┌─ Supplied text

Background: Shared medical appointments (SMAs), or group visits, are a healthcare delivery method with the potential to improve chronic disease management and preventive care. In this review, we sought to better understand opportunities, barriers, and limitations to SMAs based on patient experience in the primary care context.
Methods: An experienced biomedical librarian conducted literature searches of PubMed, Cochrane Library, PsycINFO, CINAHL, Web of Science, ClinicalTrials.gov , and SSRN for peer-reviewed publications published 1997 or after. We searched grey literature, nonempirical reports, social science publications, and citations from published systematic reviews. The search yielded 1359 papers, including qualitative, quantitative, and mixed method studies. Categorization of the extracted data informed a thematic synthesis. We did not perform a formal meta-analysis.
Results: Screening and quality assessment yielded 13 quantitative controlled trials, 11 qualitative papers, and two mixed methods studies that met inclusion criteria. We identified three consistent models of care: cooperative health care clinic (five articles), shared medical appointment / group visit (10 articles) and group prenatal care / CenteringPregnancy® (11 articles).

└─
┌─ Supplied material

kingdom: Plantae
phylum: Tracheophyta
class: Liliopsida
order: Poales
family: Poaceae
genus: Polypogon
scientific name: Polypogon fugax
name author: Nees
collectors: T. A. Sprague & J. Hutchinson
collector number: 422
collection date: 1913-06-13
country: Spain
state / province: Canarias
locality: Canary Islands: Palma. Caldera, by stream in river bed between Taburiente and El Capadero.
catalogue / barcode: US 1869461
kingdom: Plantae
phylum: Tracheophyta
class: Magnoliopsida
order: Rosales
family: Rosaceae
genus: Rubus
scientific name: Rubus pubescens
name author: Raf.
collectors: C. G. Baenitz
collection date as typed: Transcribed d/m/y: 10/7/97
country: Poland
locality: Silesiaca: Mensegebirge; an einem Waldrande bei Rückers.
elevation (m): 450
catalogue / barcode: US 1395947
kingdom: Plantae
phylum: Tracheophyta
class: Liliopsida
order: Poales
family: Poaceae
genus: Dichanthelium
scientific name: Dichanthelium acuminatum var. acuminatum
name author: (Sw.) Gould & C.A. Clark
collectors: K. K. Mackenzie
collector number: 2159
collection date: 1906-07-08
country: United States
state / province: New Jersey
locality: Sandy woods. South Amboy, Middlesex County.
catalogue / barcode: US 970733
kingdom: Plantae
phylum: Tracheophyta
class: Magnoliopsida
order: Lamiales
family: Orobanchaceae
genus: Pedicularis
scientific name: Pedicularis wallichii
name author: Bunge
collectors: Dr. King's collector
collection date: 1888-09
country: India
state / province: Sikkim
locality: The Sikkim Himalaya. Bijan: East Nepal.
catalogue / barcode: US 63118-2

└─

* Complete the following:
[1] Rewrite the passage of the shared medical appointments review starting at "Background: Shared medical" and ending at "a formal meta-analysis.", changing "PubMed" to "MEDLINE".
[2] Write what comes next in the review of shared medical appointments, picking up after its final sentence.
The records come from a different source than the text.

* Your written answers:
[1]
Background: Shared medical appointments (SMAs), or group visits, are a healthcare delivery method with the potential to improve chronic disease management and preventive care. In this review, we sought to better understand opportunities, barriers, and limitations to SMAs based on patient experience in the primary care context.
Methods: An experienced biomedical librarian conducted literature searches of MEDLINE, Cochrane Library, PsycINFO, CINAHL, Web of Science, ClinicalTrials.gov , and SSRN for peer-reviewed publications published 1997 or after. We searched grey literature, nonempirical reports, social science publications, and citations from published systematic reviews. The search yielded 1359 papers, including qualitative, quantitative, and mixed method studies. Categorization of the extracted data informed a thematic synthesis. We did not perform a formal meta-analysis.

[2]
Conclusions: SMAs in a variety of formats are increasingly employed in primary care settings, with no singular gold standard. Accepting and implementing this nontraditional approach by both patients and clinicians can yield measurable improvements in patient trust, patient perception of quality of care and quality of life, and relevant biophysical measurements of clinical parameters. Further refinement of this healthcare delivery model will be best driven by standardizing measures of patient satisfaction and clinical outcomes.
Keywords: Cooperative health care clinic; Coproduction; Group prenatal care; Group visit; Health services; Patient experience; Patient satisfaction; Primary care; Primary health care; Shared medical appointment.